Derrière les grilles du 12 rue Cassette, dans un immeuble discret en fond de cour, les cerveaux phosphorent et les mains noircissent des kilomètres de papier. Maniant la langue cinquante heures par semaine, c’est une gymnastique bien particulière que nous avons pratiquée pendant cinq ans. Sautant de l’anglais à l’espagnol puis à l’italien, l’allemand ou encore l’arabe, vers une langue étrangère ou vers sa langue maternelle, pour en assimiler les moindres subtilités grammaticales et culturelles, soigner sa prononciation ; nous les avons malaxées, maîtrisées, parfois malmenées, au point qu’elles nous obsèdent jusque dans nos rêves la nuit.

Chaque tournure de phrase est finement ciselée, chaque mot délicatement posé à sa place pour épouser la pensée du texte de départ, pour être fidèle à la documentation technique de l’architecture du viaduc de Millau, à l’explication du processus de vinification, au rapport des mouvements boursiers, à l’analyse géopolitique du conflit Hamas-Fatah, aux arcanes des institutions européennes et leur statut juridique.

Face à un génie qui vient de passer la nuit à interpréter en direct l’investiture de Barack Obama, c’est les mains moites que l’on vient au tableau interpréter tant bien que mal une intervention sur le caryotype des cellules reproductrices. Ce soir je me couche tôt.
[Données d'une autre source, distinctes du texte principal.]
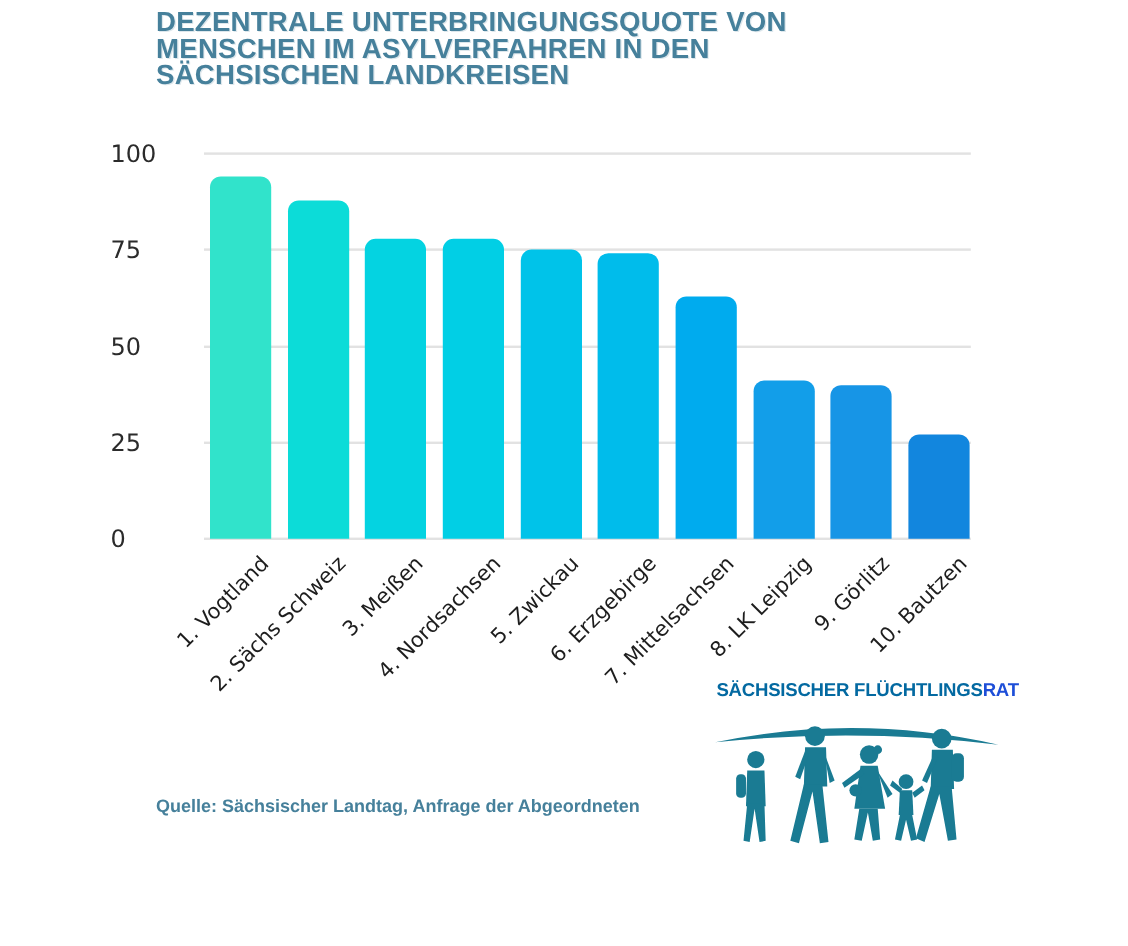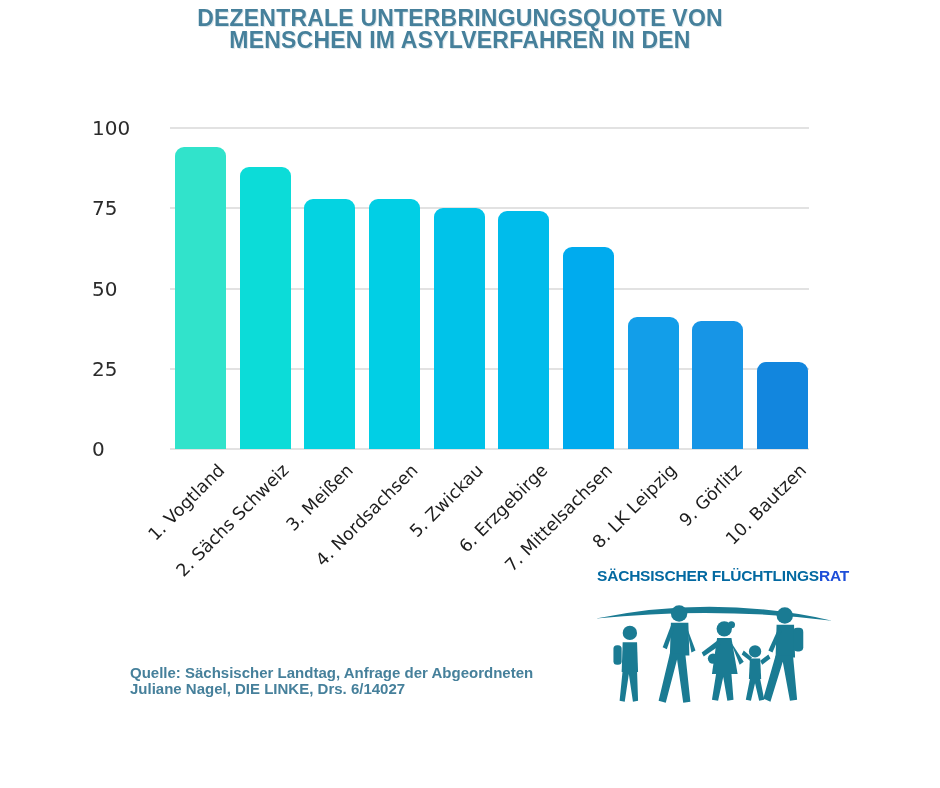--- a/index.html
+++ b/index.html
@@ -11,7 +11,7 @@
   .chart-title{
     position:absolute;left:130px;top:7px;width:660px;
     font-weight:700;font-size:23px;line-height:22px;letter-spacing:0.2px;
-    color:#46809b;text-shadow:1px 1px 0 rgba(120,160,178,0.25);text-align:center;
+    color:#46809b;text-shadow:1px 1px 0 rgba(120,160,178,0.25);
   }
   
   .plot{position:absolute;left:170px;top:128px;width:639px;height:321px;}

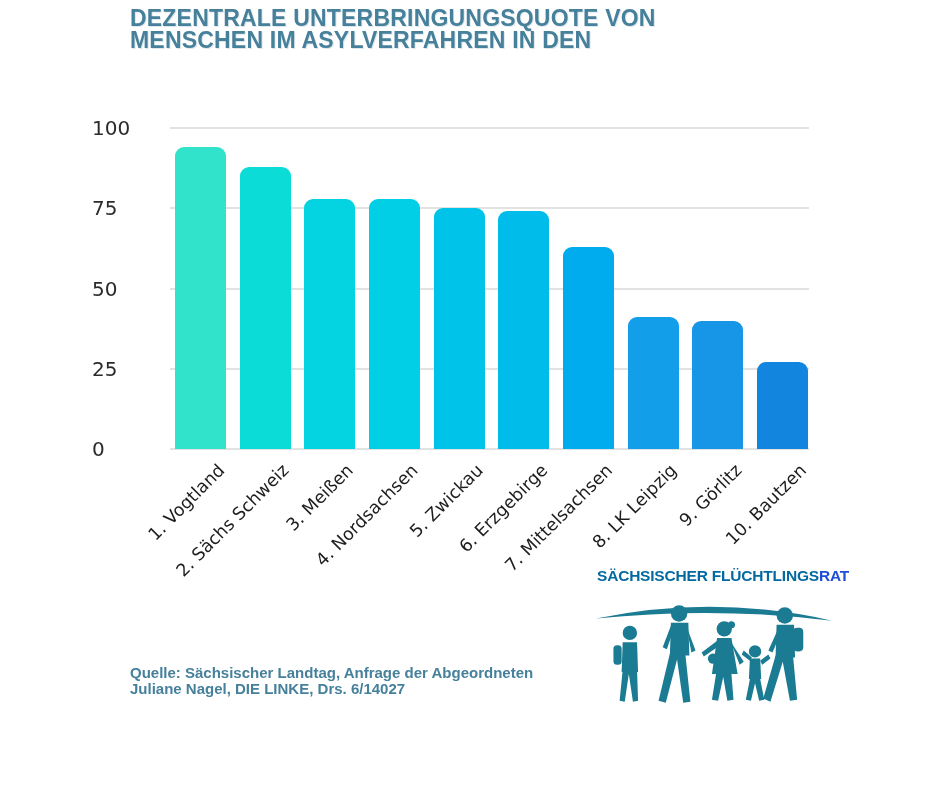--- a/index.html
+++ b/index.html
@@ -57,6 +57,7 @@
   <div class="chart-title">
     <div>DEZENTRALE UNTERBRINGUNGSQUOTE VON</div>
     <div>MENSCHEN IM ASYLVERFAHREN IN DEN</div>
+    <div>SÄCHSISCHEN LANDKREISEN</div>
   </div>
 
   <div class="plot" id="plot">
C’est les jambes flageolantes que l’on prend conscience du chemin qu’il reste à parcourir lorsque l’on vient au tableau interpréter un article sur la crise des subprimes aux Etats-Unis. Demain matin je prends un vrai petit-déjeuner.

Derrière les grilles du 12 rue Cassette, l’on réapprend aussi le français. Car à 18 ans, l’on a beau avoir son Bac, cela ne garantit pas systématiquement que l’on sache parler français. Et l’on  redécouvre les mots.

Il y a les mélodieux. Un mirliflor fleurant l’ilang-ilang offrit un crocus à sa dulcinée.

Il y a les mignons. Un séraphin volette à l’entour d’un chérubin sans quenottes.

Il y a les pas sérieux. Un margoulin folâtre fomenta une truculente échauffourée.

Il y a les graphiques. Un macchabée wisigoth sphacèle dans son sarcophage.

Il y a les onomatopées. Un abracadabrant hurluberlu fait un ramdam tintamarresque.

Il y a les sales. Un pestiféré cacochyme atteint de gangrène perd squames et croûtes.

Ces mots ne sont-ils pas merveilleux ?

Cinq ans de vie commune avec l’anglais direct de Geoffrey Chaucer, l’espagnol chaleureux de Carlos Ruiz Zafón et l’italien éthéré de Dante Alighieri pour me rendre compte que la langue que j’aimais le plus au monde était le français.